I recently read this article, How to find and fall in love with real, local food as you travel, and it made me realize how I relive some of my favorite travels by making a food from that destination.
I travel to see new places and learn about new cultures, but I also travel because I love trying new foods. So when I get that itch that it’s time to go somewhere new, or return to one of my favorite destinations, I whip up a dish that transports me back to that place.
These are some of my memorable dishes from my European travels:
We lived in Milan, a very fast-paced, industrialized city in Italy. The food in Milan is not what we Americans typically think of as Italian food. There are red checkered tablecloth restaurants (those are for the tourists down South), no meatballs (you won’t find these on many menus anywhere in the country), and very few red sauces. Just as Milan is hate couture, it is also haute cuisine. The food is very light, and very refined. The portions are small and the sauces are light, but the food is absolutely exquisite. The most authentic restaurant we found (highly recommended by our local friends) was Trattoria Milanese. They served a mouth-watering Cotoletta Milanese (basically the Italian version of schnitzel, another favorite of my kids). But the world’s most famous deli, Peck, served my most memorable dish of the city, Risotto di Zucca. Here at home, I often make it with butternut squash, which is easier to find and does a very good impression of a pumpkin. Peck also served an amazing pumpkin ravioli that was the perfect sweet/savory combination.
Risotto di Zucca
1 whole Butternut Squash, peeled, seeded, and diced (if you’re lucky, you can find it already cut for you)
Salt and pepper
1 tablespoon butter
1 tablespoon olive oil
1 medium shallot, diced
2 cups Arborio rice (you must use Arborio, it’s easy to find)
1/2 cup dry white wine
6 cups chicken broth
1 teaspoon salt
1/2 teaspoon black pepper
2 tablespoons fresh sage, chopped
1/4 cup cream (I use fat-free half-and-half)

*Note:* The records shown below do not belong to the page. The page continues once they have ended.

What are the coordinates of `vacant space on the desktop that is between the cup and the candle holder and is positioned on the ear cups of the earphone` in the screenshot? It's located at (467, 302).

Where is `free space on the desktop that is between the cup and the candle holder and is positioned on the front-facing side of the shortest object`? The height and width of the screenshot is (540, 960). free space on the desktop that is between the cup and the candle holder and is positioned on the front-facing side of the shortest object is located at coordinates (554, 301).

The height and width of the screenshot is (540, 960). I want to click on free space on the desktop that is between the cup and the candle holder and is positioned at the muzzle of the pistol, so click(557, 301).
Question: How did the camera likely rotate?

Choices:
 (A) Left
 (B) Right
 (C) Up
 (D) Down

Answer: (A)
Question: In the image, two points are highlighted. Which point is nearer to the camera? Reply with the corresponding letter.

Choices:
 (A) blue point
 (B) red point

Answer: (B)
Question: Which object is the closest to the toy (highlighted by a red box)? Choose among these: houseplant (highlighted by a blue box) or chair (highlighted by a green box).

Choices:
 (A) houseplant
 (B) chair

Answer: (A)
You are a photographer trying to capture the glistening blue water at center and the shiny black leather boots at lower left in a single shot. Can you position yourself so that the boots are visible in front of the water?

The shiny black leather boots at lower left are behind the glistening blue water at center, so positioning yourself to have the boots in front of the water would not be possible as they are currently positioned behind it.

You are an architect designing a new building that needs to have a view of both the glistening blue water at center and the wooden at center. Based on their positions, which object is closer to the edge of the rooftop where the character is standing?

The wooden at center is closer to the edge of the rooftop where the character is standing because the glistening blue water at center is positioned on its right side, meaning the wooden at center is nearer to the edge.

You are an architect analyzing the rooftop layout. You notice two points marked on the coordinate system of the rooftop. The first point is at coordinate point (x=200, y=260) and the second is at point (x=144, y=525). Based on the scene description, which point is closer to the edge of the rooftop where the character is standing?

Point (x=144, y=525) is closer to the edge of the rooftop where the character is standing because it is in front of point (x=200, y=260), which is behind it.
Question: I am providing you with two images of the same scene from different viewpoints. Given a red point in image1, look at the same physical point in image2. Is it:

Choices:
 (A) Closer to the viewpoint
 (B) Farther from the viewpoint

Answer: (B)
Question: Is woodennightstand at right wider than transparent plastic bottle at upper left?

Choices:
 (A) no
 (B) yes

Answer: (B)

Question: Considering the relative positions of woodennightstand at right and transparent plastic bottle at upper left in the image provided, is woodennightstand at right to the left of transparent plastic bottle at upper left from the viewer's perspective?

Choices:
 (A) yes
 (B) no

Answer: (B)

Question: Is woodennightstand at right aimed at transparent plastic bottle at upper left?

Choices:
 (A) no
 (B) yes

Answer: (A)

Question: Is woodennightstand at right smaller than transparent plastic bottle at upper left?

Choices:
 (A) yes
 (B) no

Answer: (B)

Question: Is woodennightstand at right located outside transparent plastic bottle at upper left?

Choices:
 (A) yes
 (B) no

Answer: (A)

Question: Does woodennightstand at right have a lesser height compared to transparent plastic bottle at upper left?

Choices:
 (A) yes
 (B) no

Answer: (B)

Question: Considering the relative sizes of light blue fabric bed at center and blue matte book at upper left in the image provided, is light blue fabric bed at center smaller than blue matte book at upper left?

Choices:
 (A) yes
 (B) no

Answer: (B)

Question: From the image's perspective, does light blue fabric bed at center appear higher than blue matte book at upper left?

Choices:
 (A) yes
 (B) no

1/2 cup shredded Parmesan cheese
Bring a large saucepan filled with water to boil over high heat. Add the butternut squash, lower to medium, and cook for about 20 minutes until tender. Drain. Make squash puree by adding the squash and about 1 cup of chicken broth to a food processor or blend, and process until it forms a smooth paste. Set it aside while you prepare the risotto.
Add the broth to a saucepan and keep it warm over low heat.
Add the butter and olive oil to a saucepan. Add the shallot and cook for 2 to 3 minutes or until translucent. Add Arborio rice and stir, cooking for 1 minute, to coat each grain.
Stir in the wine and cook for 1-2 minutes until most of it is absorbed.
Reduce heat to medium low and in one-cup increments, begin adding the broth, stirring for one minute after each addition. This will take 15-20 minutes but it’s important to do this process slowly so the rice cooks perfectly and becomes creamy.
Add salt, pepper and sage, stirring well. Stir in the cream, and once that’s heated through, stir in the butternut puree and Parmesan cheese. Taste and add more salt and pepper as needed.
Risotto, like pasta, should be served “al dente”. In Italian, this translates to “to the tooth”, which means it should have a bit of a firmness, or bite, to it.
Umbria is a comfortable place for me. Having lived in Italy, I know the language and I know how the country works (and doesn’t). Umbria is somewhat of throwback Italy for me, before it became so industrialized and touristy. In 2014, we rented a villa near Perugia, hired a personal chef. She emailed me to ask what dishes we’d specifically like to request, and without hesitation, I said “cinghiale ragu”. It’s wild boar (which we don’t get in this here parts) slow cooked in tomatoes and served over my favorite pasta, pappardelle. Although I can’t get wild boar to cook at home, I get the gamiest beef or pork I can find and try my best. Here’s a recipe for authentic Cinghiale ragu is you can find it.
We spent a lot of time in Germany when we lived in Europe. We loved the cleanliness and efficiency of the country and the sites presented quite a contrast to what we were used to in Italy. Because I had young kids at the time, it was often a struggle to find a good restaurant where the adults could try the local fare yet the menu also offered something more traditional for the kids. In Germany, it was schnitzel (basically one big chicken nugget) that won my kids over, but also the adults. It’s a much more refined, delicate preparation that more like chicken nugget haute cuisine.